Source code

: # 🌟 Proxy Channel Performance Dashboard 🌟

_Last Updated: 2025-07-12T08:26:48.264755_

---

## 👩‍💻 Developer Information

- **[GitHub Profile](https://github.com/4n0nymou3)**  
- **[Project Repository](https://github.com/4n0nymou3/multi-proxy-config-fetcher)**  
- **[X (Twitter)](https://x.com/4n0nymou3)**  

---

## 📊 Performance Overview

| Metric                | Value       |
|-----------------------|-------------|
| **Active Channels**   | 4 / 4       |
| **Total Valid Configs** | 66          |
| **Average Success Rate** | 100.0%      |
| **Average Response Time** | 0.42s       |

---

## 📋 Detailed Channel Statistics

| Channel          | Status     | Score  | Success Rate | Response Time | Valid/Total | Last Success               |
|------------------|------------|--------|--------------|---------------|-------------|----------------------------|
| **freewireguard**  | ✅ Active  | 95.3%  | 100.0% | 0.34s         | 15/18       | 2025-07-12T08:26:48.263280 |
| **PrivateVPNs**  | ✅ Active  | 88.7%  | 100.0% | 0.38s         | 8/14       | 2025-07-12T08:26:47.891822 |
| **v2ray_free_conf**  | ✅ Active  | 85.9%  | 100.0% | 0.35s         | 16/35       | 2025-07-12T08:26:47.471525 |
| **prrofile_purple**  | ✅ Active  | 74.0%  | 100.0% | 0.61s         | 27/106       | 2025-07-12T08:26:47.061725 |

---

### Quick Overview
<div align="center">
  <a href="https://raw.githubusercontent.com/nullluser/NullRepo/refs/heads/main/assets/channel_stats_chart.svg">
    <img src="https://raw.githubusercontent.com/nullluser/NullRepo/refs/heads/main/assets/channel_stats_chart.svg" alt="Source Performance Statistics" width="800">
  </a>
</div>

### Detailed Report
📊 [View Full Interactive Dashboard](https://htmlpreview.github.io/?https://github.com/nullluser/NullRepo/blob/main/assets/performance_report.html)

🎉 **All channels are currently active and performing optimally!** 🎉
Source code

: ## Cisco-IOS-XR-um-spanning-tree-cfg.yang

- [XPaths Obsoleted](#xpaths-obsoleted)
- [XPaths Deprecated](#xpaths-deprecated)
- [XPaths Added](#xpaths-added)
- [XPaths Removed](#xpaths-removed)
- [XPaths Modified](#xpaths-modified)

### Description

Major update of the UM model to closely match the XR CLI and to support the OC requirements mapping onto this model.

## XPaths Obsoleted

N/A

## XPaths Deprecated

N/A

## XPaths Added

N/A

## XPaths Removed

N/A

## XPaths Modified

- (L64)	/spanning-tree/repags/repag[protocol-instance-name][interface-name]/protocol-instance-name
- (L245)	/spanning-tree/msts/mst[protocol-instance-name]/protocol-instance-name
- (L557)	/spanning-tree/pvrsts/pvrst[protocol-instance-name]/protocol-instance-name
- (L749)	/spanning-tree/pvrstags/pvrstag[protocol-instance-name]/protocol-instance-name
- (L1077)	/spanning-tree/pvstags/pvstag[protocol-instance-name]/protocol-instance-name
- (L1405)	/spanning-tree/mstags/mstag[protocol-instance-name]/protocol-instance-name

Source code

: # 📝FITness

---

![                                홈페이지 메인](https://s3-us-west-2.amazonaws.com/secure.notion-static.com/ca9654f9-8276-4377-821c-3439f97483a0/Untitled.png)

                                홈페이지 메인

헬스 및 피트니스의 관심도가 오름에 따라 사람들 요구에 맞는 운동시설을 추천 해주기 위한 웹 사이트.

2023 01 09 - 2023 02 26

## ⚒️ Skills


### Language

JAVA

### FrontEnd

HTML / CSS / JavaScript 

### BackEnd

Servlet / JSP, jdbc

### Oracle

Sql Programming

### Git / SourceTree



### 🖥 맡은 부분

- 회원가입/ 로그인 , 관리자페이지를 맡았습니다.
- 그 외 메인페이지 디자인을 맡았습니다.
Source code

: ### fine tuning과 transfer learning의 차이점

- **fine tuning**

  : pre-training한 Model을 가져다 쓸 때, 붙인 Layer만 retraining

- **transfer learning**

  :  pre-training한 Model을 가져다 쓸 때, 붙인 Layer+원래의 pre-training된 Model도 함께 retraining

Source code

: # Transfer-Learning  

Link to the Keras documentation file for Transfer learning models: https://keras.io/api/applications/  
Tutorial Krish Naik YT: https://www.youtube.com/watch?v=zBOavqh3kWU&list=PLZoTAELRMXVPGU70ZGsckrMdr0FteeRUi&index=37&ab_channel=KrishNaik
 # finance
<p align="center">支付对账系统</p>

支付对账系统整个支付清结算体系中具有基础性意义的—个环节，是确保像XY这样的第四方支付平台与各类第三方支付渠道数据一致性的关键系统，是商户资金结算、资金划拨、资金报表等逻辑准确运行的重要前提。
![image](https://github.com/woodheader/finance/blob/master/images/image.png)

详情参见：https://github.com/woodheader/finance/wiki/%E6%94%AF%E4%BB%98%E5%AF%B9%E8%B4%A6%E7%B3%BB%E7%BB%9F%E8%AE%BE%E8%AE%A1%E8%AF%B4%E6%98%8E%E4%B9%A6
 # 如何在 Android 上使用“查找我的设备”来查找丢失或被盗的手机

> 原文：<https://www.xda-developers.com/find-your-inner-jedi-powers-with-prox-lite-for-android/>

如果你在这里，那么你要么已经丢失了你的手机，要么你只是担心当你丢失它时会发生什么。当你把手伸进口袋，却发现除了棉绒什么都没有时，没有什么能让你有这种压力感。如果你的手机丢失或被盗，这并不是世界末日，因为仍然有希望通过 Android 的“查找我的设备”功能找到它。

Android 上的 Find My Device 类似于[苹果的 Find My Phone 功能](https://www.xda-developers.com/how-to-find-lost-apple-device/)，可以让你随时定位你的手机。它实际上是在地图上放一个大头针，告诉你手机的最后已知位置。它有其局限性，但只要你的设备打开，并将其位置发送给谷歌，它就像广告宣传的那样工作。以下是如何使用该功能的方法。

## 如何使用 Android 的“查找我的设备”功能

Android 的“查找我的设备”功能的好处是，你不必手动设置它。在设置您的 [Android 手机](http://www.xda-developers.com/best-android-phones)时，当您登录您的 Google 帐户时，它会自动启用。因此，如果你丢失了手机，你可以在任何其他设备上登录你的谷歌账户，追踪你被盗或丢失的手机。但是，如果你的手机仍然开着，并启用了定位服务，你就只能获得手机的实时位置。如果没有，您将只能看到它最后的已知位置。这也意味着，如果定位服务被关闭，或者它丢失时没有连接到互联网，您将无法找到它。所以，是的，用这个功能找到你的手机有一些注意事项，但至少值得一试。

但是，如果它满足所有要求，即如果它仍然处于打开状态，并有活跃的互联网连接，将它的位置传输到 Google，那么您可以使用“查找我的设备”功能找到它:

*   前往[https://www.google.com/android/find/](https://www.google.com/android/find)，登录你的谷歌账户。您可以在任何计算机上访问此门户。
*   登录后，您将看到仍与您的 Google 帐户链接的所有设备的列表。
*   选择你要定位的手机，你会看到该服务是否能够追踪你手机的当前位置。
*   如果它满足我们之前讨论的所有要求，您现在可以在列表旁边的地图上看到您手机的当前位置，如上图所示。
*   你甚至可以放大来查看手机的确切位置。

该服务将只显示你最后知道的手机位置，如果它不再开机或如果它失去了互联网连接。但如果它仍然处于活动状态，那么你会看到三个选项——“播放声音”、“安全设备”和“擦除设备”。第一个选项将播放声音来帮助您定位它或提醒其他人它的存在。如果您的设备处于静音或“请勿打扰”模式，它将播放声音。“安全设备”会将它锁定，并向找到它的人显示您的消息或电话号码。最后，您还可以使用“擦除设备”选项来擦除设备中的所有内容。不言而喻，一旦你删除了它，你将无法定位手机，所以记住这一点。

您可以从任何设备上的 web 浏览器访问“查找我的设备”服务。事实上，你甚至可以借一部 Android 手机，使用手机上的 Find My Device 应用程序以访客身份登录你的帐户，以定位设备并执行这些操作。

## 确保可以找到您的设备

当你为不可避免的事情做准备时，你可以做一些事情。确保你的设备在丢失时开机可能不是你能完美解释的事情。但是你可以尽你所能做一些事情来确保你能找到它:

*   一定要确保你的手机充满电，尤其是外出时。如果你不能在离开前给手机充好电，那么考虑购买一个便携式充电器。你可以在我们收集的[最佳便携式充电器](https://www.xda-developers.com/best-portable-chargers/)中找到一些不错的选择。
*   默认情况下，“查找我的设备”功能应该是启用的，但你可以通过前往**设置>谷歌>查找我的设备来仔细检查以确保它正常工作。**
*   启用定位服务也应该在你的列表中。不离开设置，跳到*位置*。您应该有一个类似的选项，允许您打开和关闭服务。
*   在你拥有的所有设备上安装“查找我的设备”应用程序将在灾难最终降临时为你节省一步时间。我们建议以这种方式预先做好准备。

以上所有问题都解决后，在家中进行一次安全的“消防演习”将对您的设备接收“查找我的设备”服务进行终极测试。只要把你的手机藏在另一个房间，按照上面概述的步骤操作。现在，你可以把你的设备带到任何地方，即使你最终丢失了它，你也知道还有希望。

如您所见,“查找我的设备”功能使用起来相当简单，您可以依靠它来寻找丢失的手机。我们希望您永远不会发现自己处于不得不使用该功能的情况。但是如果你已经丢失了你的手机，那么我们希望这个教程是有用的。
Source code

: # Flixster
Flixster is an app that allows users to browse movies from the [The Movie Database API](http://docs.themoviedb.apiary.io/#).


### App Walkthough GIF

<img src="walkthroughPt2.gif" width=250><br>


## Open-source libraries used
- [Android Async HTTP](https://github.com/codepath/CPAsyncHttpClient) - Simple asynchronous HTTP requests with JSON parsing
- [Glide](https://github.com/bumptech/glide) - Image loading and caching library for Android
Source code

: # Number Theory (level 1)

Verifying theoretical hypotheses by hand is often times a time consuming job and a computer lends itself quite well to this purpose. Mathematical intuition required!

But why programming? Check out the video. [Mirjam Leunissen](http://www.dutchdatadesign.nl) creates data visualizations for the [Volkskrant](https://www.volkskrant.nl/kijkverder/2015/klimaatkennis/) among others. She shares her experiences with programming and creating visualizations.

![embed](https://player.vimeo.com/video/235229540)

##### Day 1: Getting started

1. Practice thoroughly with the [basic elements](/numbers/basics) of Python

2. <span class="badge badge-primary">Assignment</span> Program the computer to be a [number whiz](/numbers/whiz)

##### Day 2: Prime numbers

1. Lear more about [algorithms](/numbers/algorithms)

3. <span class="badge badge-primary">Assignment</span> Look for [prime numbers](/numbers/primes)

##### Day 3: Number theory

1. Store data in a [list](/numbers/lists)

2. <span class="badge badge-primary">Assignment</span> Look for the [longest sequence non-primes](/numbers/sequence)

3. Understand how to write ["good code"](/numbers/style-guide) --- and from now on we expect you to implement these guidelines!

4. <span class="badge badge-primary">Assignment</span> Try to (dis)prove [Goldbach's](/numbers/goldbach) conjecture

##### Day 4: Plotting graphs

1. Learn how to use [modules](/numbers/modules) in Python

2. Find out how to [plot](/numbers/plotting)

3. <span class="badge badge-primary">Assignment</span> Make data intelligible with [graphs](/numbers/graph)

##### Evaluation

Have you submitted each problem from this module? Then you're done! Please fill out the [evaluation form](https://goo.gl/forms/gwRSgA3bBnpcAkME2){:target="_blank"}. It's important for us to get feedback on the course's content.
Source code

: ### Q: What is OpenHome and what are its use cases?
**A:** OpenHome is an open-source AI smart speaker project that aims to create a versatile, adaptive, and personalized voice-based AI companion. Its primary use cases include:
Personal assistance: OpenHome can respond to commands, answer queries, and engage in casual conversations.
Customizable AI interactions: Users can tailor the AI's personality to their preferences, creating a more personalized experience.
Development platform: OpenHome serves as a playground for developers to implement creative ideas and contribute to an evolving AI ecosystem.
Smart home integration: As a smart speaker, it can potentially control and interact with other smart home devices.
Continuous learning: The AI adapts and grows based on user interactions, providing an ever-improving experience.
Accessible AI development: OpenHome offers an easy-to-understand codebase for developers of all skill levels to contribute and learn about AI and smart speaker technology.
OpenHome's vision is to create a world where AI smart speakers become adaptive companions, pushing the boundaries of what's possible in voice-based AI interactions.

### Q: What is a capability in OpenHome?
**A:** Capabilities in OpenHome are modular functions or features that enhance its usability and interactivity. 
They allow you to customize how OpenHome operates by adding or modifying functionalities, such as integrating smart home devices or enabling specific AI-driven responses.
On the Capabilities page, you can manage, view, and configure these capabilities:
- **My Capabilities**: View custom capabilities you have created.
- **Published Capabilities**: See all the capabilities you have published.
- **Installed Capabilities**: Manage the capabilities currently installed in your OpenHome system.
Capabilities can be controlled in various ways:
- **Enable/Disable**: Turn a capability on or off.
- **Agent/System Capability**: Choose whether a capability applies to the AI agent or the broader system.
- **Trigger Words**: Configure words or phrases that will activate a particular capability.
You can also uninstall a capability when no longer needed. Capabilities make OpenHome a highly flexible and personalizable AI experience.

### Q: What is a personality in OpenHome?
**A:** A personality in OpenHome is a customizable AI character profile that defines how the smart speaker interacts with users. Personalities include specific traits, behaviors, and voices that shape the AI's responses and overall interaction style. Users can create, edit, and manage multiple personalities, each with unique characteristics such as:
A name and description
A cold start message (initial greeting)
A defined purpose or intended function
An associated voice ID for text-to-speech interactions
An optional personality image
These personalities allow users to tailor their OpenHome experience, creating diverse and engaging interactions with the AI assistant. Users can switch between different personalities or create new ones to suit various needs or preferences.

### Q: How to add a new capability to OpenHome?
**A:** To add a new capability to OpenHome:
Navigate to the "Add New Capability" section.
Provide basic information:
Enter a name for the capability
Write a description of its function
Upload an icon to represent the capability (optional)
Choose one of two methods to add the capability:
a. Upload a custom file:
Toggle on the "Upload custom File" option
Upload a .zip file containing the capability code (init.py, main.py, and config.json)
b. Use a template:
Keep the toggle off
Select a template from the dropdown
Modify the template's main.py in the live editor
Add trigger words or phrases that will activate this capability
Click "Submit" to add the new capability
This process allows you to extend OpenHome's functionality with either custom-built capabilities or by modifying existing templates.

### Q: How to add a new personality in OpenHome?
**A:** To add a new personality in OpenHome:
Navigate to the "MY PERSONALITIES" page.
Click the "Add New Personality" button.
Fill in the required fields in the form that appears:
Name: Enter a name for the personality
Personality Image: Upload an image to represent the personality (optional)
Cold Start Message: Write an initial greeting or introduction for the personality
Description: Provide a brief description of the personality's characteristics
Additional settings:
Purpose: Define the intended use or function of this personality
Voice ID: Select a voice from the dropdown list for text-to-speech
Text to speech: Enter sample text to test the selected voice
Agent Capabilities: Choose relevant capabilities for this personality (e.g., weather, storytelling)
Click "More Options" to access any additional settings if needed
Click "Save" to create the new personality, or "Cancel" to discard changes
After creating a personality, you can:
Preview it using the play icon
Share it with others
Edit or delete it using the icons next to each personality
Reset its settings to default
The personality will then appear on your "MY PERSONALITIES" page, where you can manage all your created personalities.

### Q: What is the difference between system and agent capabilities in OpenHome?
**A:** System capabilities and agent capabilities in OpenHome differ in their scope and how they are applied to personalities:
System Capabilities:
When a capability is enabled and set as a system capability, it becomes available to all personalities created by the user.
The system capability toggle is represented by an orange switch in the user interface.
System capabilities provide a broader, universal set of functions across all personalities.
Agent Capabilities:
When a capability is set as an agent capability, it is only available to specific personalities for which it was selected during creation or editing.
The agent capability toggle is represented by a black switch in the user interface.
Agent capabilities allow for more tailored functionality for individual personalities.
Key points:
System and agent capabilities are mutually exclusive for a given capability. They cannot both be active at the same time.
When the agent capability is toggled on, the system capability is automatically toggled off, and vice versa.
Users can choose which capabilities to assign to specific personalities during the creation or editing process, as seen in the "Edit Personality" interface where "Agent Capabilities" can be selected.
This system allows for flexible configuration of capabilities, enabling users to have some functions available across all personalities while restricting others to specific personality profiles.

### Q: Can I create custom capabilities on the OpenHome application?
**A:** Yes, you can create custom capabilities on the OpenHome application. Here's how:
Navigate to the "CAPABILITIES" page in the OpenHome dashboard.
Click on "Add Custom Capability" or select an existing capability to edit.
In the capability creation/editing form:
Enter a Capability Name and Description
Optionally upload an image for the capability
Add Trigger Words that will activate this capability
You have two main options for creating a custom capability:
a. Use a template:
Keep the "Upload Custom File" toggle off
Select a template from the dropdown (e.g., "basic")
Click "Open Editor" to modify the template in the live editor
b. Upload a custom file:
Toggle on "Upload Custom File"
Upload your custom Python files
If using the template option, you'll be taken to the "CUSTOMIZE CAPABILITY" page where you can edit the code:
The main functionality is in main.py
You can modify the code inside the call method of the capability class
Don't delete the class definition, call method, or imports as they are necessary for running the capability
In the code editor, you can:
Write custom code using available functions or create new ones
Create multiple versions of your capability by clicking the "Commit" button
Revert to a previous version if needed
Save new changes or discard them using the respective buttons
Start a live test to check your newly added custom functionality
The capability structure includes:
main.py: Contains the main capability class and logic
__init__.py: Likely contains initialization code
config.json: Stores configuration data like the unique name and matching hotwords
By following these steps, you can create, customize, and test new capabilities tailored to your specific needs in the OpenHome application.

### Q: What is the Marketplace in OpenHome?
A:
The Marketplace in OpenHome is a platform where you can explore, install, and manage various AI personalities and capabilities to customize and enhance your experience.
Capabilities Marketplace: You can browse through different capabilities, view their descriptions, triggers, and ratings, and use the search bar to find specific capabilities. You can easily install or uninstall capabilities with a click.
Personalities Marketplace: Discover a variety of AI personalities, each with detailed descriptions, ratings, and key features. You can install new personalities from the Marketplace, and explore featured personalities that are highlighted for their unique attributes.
===============
Copy the part of the listing that opens with the line containing "My Device 应用程序以访客身份登录你的帐户，以定位设备并执行这些操作。" and closes with the line containing "当你为不可避免的事情做准备时", including both of those lines.

您可以从任何设备上的 web 浏览器访问“查找我的设备”服务。事实上，你甚至可以借一部 Android 手机，使用手机上的 Find My Device 应用程序以访客身份登录你的帐户，以定位设备并执行这些操作。

## 确保可以找到您的设备

当你为不可避免的事情做准备时，你可以做一些事情。确保你的设备在丢失时开机可能不是你能完美解释的事情。但是你可以尽你所能做一些事情来确保你能找到它:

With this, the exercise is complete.